Brunschwiler and his team piped water into cooling structures as thin as 50 microns – the width of a human hair – between the individual chip layers in order to remove heat efficiently at the source. Using the superior thermophysical qualities of water, scientists were able to demonstrate a cooling performance of up to 180 W/cm² per layer for a stack with a typical footprint of 4 cm².

“This truly constitutes a breakthrough. With classic backside cooling, the stacking of two or more high-power density logic layers would be impossible,” said Bruno Michel, manager of the chip cooling research efforts at the IBM Zurich Lab.

Technological specifications

In these experiments, scientists piped water through a 1 by 1 cm test vehicle, consisting of a cooling layer between two dies or heat sources. The cooling layer measures only about 100 microns in height and is packed with 10 000 vertical interconnects per cm².

The team overcame key technical challenges in designing a system that maximises the water flow through the layers, yet hermetically seals the interconnects to prevent water from causing electrical shorts. The complexity of such a system resembles that of a human brain, wherein millions of nerves and neurons for signal transmissions are intermixed but do not interfere with tens of thousands of blood vessels for cooling and energy supply, all within the same volume.

The fabrication of the individual layers was accomplished with existing fabrication methods, except those needed to etch or drill the holes for signal transmission from one layer to the next. To insulate these ‘nerves’, scientists left a silicon wall around each interconnect (also called through-silicon vias) and added a fine layer of silicon oxide to insulate the electrical interconnects from the water. The structures had to be fabricated to an accuracy of 10 microns, 10 times more accurate than for interconnects and metallisations in current chips.

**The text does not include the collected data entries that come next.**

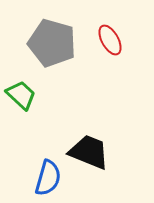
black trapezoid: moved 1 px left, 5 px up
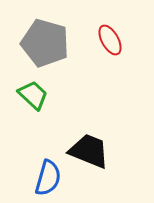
gray pentagon: moved 7 px left
green trapezoid: moved 12 px right
black trapezoid: moved 1 px up
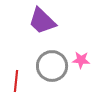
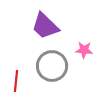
purple trapezoid: moved 3 px right, 5 px down
pink star: moved 3 px right, 10 px up
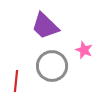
pink star: rotated 18 degrees clockwise
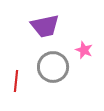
purple trapezoid: rotated 56 degrees counterclockwise
gray circle: moved 1 px right, 1 px down
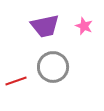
pink star: moved 24 px up
red line: rotated 65 degrees clockwise
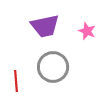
pink star: moved 3 px right, 5 px down
red line: rotated 75 degrees counterclockwise
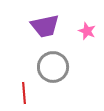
red line: moved 8 px right, 12 px down
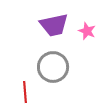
purple trapezoid: moved 9 px right, 1 px up
red line: moved 1 px right, 1 px up
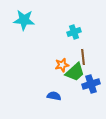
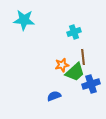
blue semicircle: rotated 32 degrees counterclockwise
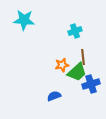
cyan cross: moved 1 px right, 1 px up
green trapezoid: moved 2 px right
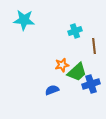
brown line: moved 11 px right, 11 px up
blue semicircle: moved 2 px left, 6 px up
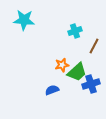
brown line: rotated 35 degrees clockwise
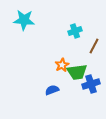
orange star: rotated 16 degrees counterclockwise
green trapezoid: rotated 35 degrees clockwise
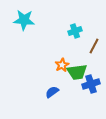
blue semicircle: moved 2 px down; rotated 16 degrees counterclockwise
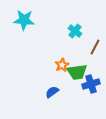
cyan cross: rotated 32 degrees counterclockwise
brown line: moved 1 px right, 1 px down
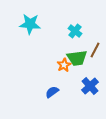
cyan star: moved 6 px right, 4 px down
brown line: moved 3 px down
orange star: moved 2 px right
green trapezoid: moved 14 px up
blue cross: moved 1 px left, 2 px down; rotated 24 degrees counterclockwise
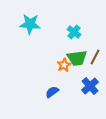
cyan cross: moved 1 px left, 1 px down
brown line: moved 7 px down
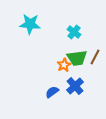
blue cross: moved 15 px left
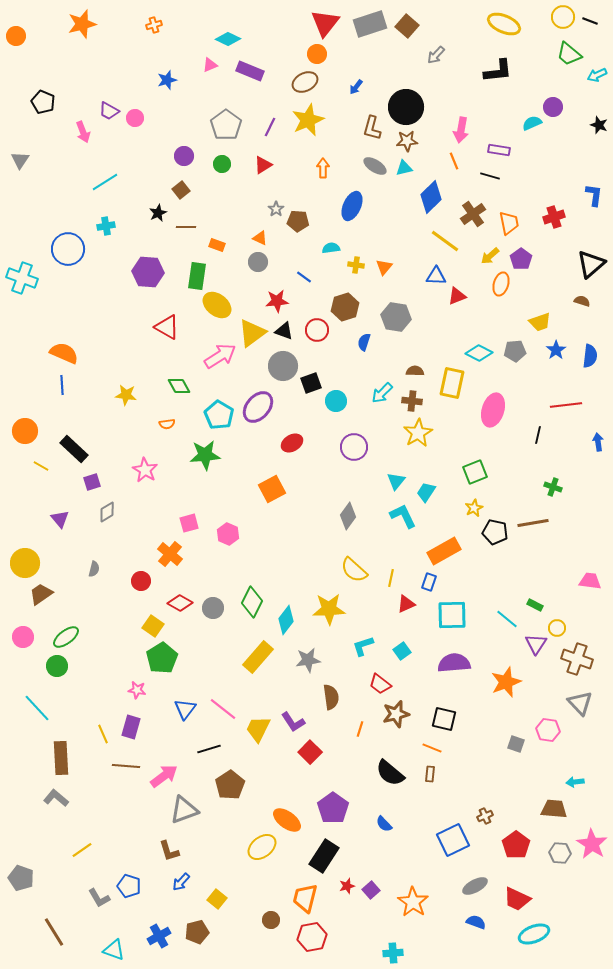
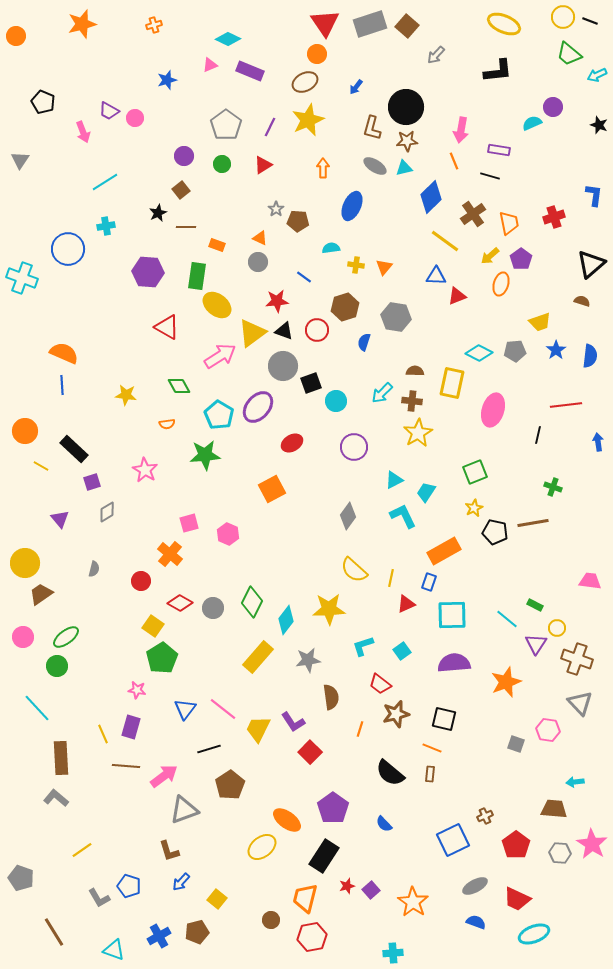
red triangle at (325, 23): rotated 12 degrees counterclockwise
cyan triangle at (396, 481): moved 2 px left, 1 px up; rotated 24 degrees clockwise
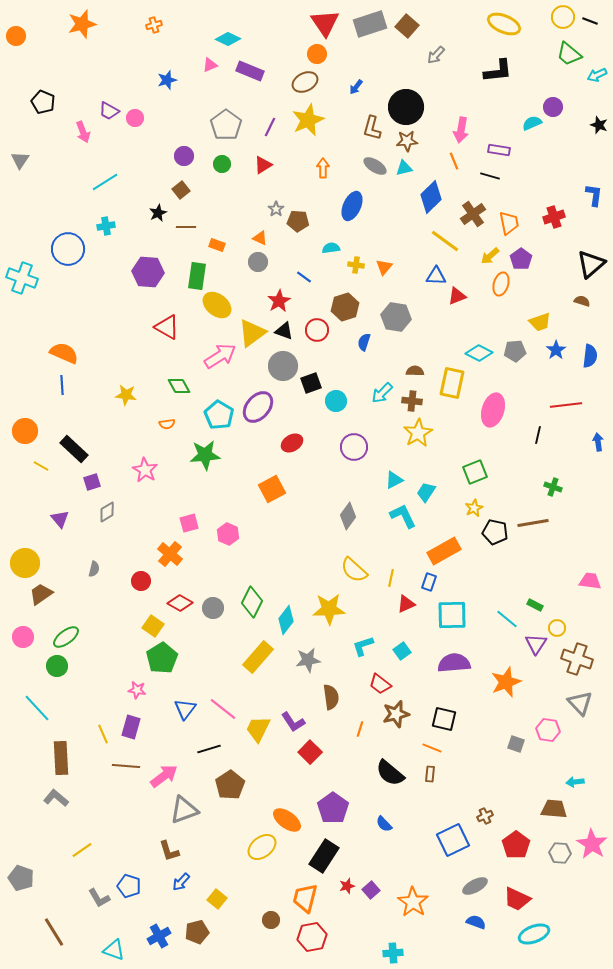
red star at (277, 301): moved 2 px right; rotated 25 degrees counterclockwise
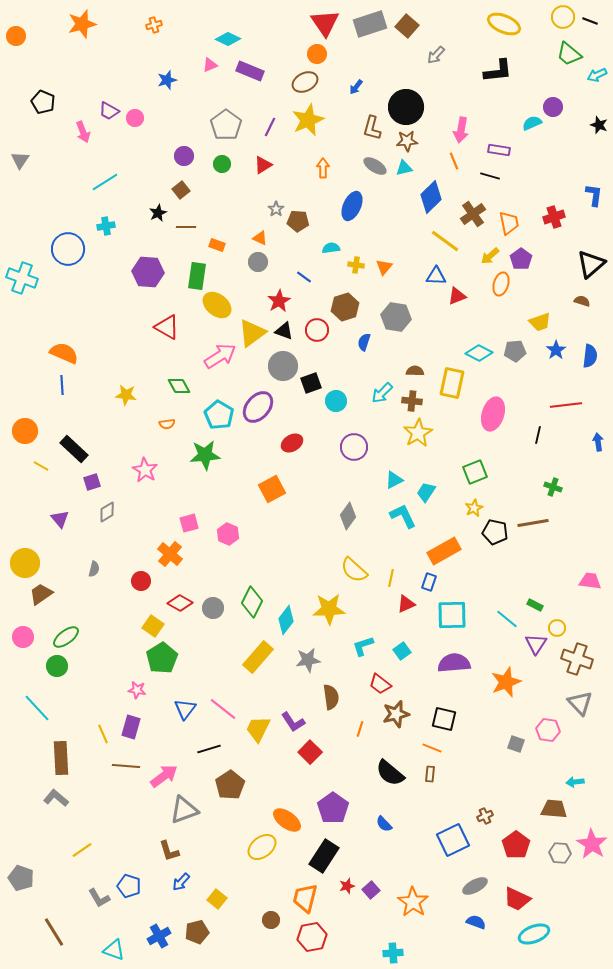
pink ellipse at (493, 410): moved 4 px down
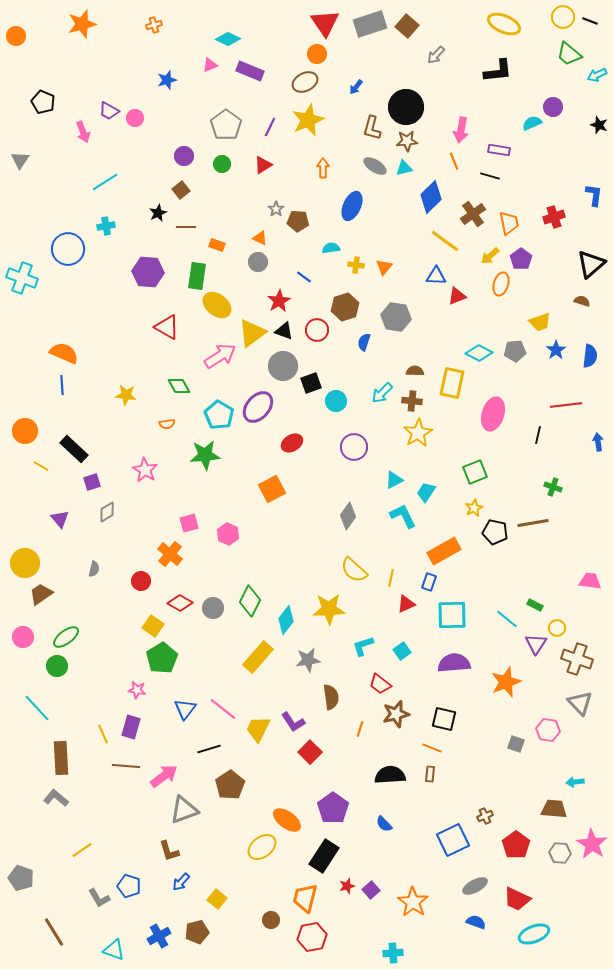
green diamond at (252, 602): moved 2 px left, 1 px up
black semicircle at (390, 773): moved 2 px down; rotated 136 degrees clockwise
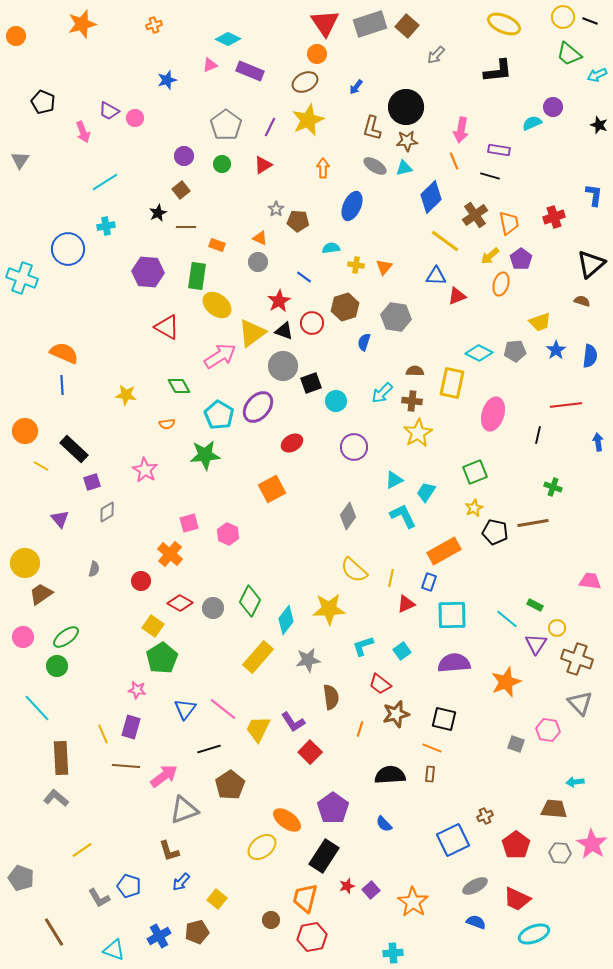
brown cross at (473, 214): moved 2 px right, 1 px down
red circle at (317, 330): moved 5 px left, 7 px up
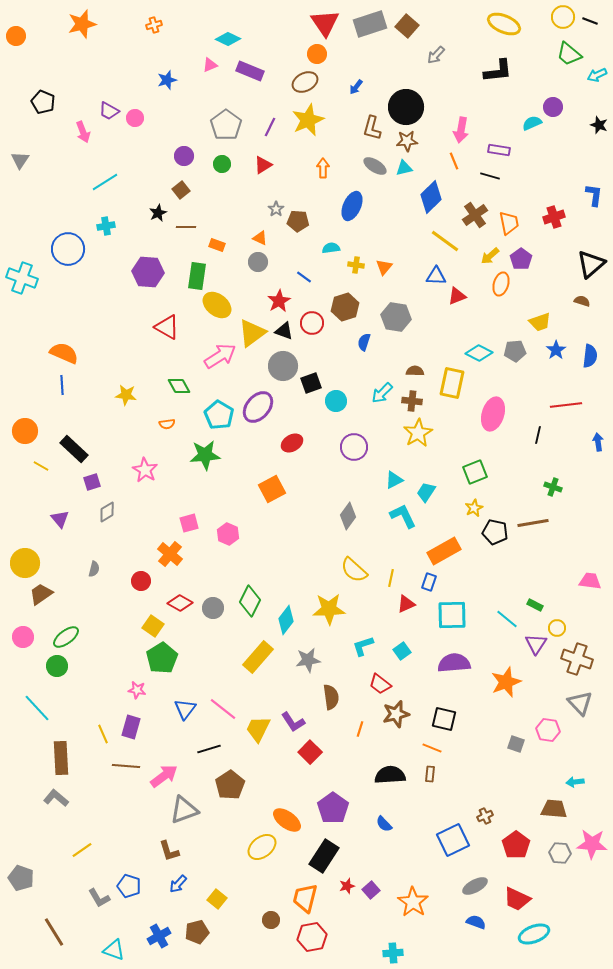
pink star at (592, 844): rotated 28 degrees counterclockwise
blue arrow at (181, 882): moved 3 px left, 2 px down
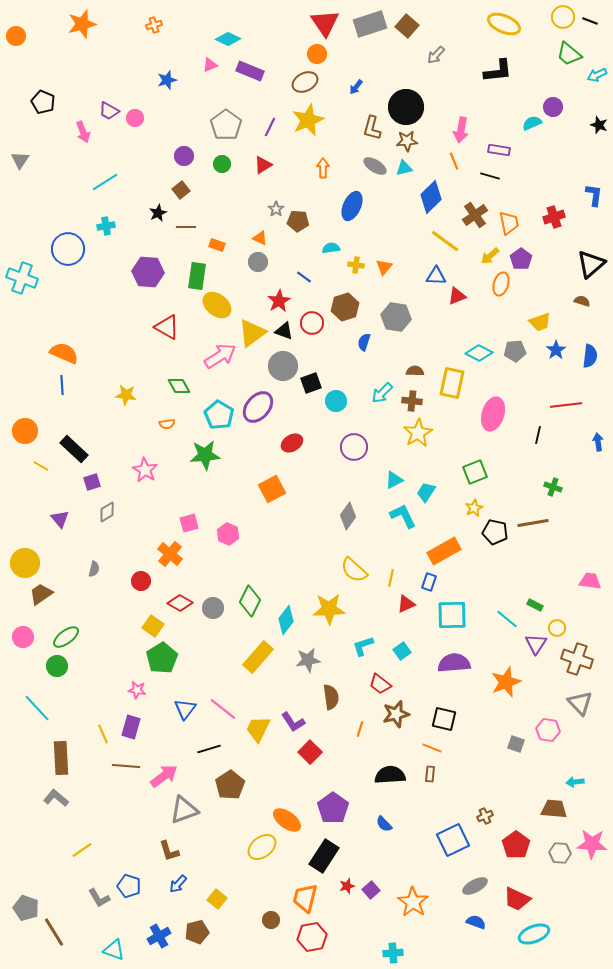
gray pentagon at (21, 878): moved 5 px right, 30 px down
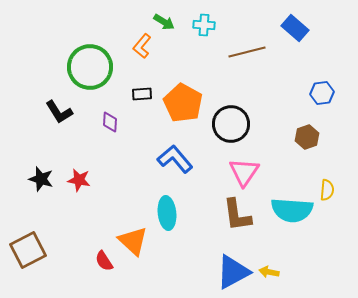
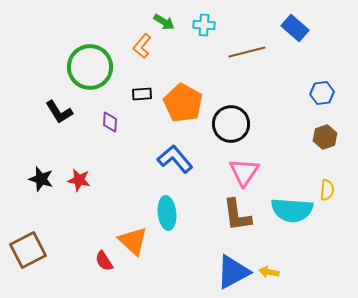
brown hexagon: moved 18 px right
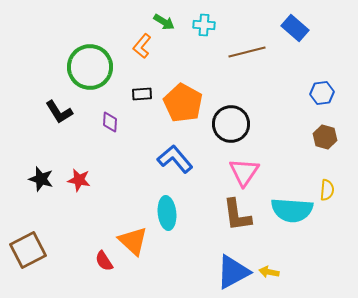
brown hexagon: rotated 25 degrees counterclockwise
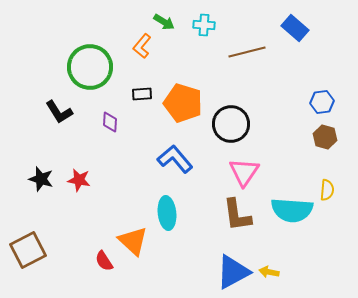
blue hexagon: moved 9 px down
orange pentagon: rotated 12 degrees counterclockwise
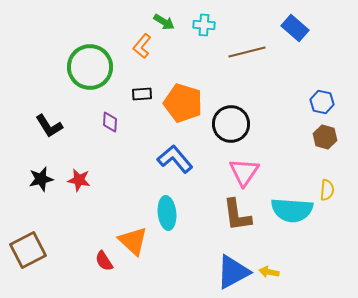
blue hexagon: rotated 20 degrees clockwise
black L-shape: moved 10 px left, 14 px down
black star: rotated 30 degrees counterclockwise
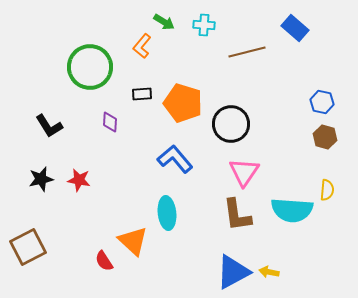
brown square: moved 3 px up
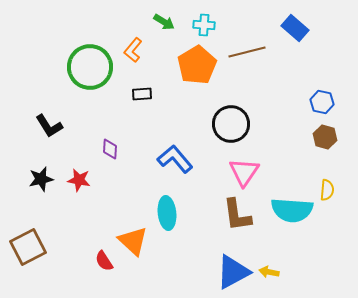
orange L-shape: moved 9 px left, 4 px down
orange pentagon: moved 14 px right, 38 px up; rotated 24 degrees clockwise
purple diamond: moved 27 px down
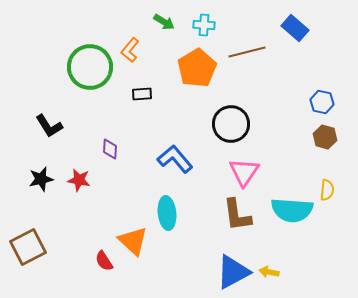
orange L-shape: moved 3 px left
orange pentagon: moved 3 px down
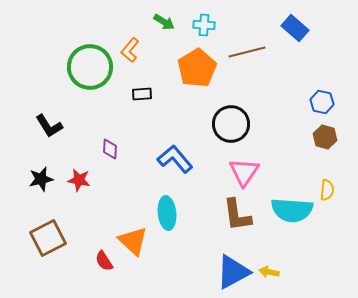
brown square: moved 20 px right, 9 px up
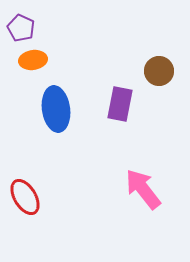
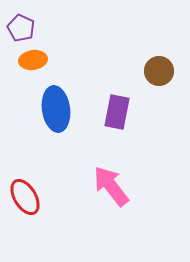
purple rectangle: moved 3 px left, 8 px down
pink arrow: moved 32 px left, 3 px up
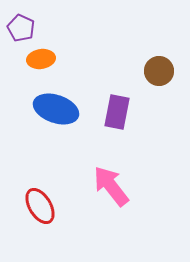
orange ellipse: moved 8 px right, 1 px up
blue ellipse: rotated 63 degrees counterclockwise
red ellipse: moved 15 px right, 9 px down
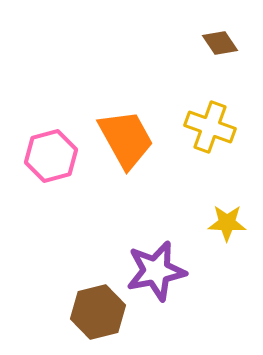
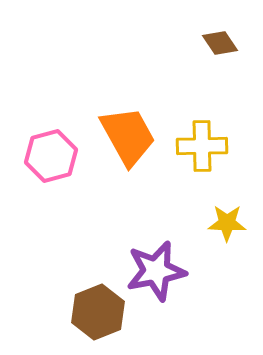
yellow cross: moved 8 px left, 19 px down; rotated 21 degrees counterclockwise
orange trapezoid: moved 2 px right, 3 px up
brown hexagon: rotated 8 degrees counterclockwise
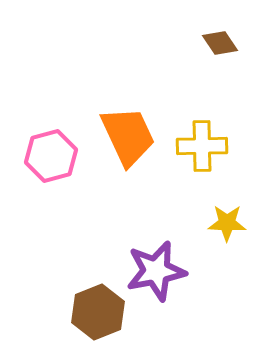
orange trapezoid: rotated 4 degrees clockwise
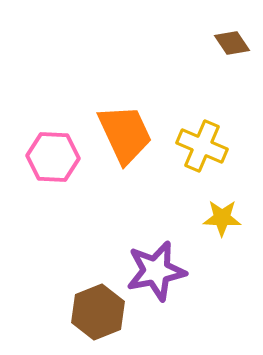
brown diamond: moved 12 px right
orange trapezoid: moved 3 px left, 2 px up
yellow cross: rotated 24 degrees clockwise
pink hexagon: moved 2 px right, 1 px down; rotated 18 degrees clockwise
yellow star: moved 5 px left, 5 px up
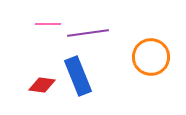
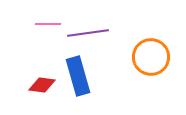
blue rectangle: rotated 6 degrees clockwise
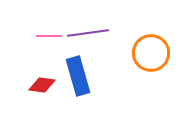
pink line: moved 1 px right, 12 px down
orange circle: moved 4 px up
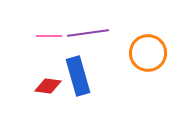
orange circle: moved 3 px left
red diamond: moved 6 px right, 1 px down
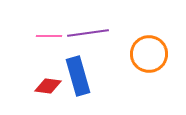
orange circle: moved 1 px right, 1 px down
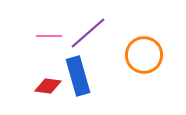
purple line: rotated 33 degrees counterclockwise
orange circle: moved 5 px left, 1 px down
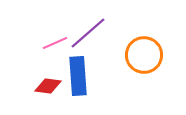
pink line: moved 6 px right, 7 px down; rotated 25 degrees counterclockwise
blue rectangle: rotated 12 degrees clockwise
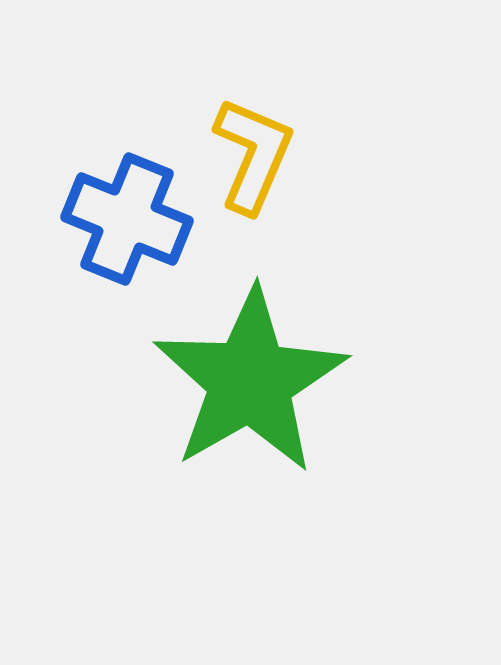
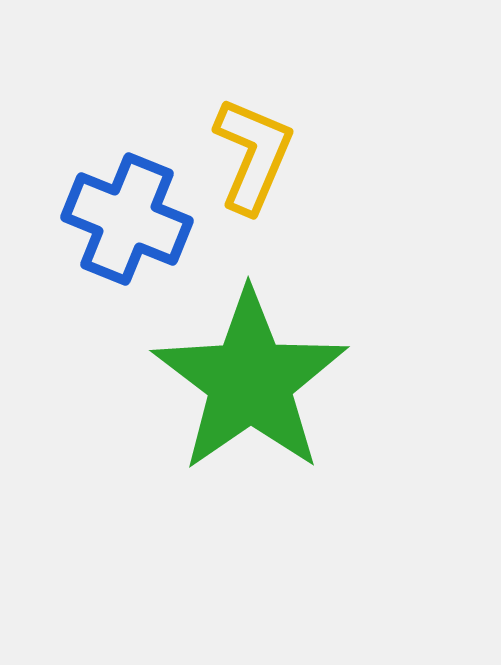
green star: rotated 5 degrees counterclockwise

To assemble the individual layers, the researchers developed a sophisticated thin-film soldering technique. Using this technique, scientists achieved the high quality, precision and robustness needed to ensure excellent thermal contacts as well as electrical contacts without shorts. In the final setup, the assembled stack is placed in a silicon cooling container resembling a miniature basin. The water is pumped into the container from one side and flows between the individual chip layers before exiting at the other side.

Using simulations, scientists extrapolated the experimental results of their test vehicle to a 4 cm² chip stack and achieved a cooling performance of 180 W/cm².

In further research, Brunschwiler and his team are working to optimise cooling systems for even smaller chip dimensions and more interconnects. They are also investigating additional sophisticated structures for hotspot cooling.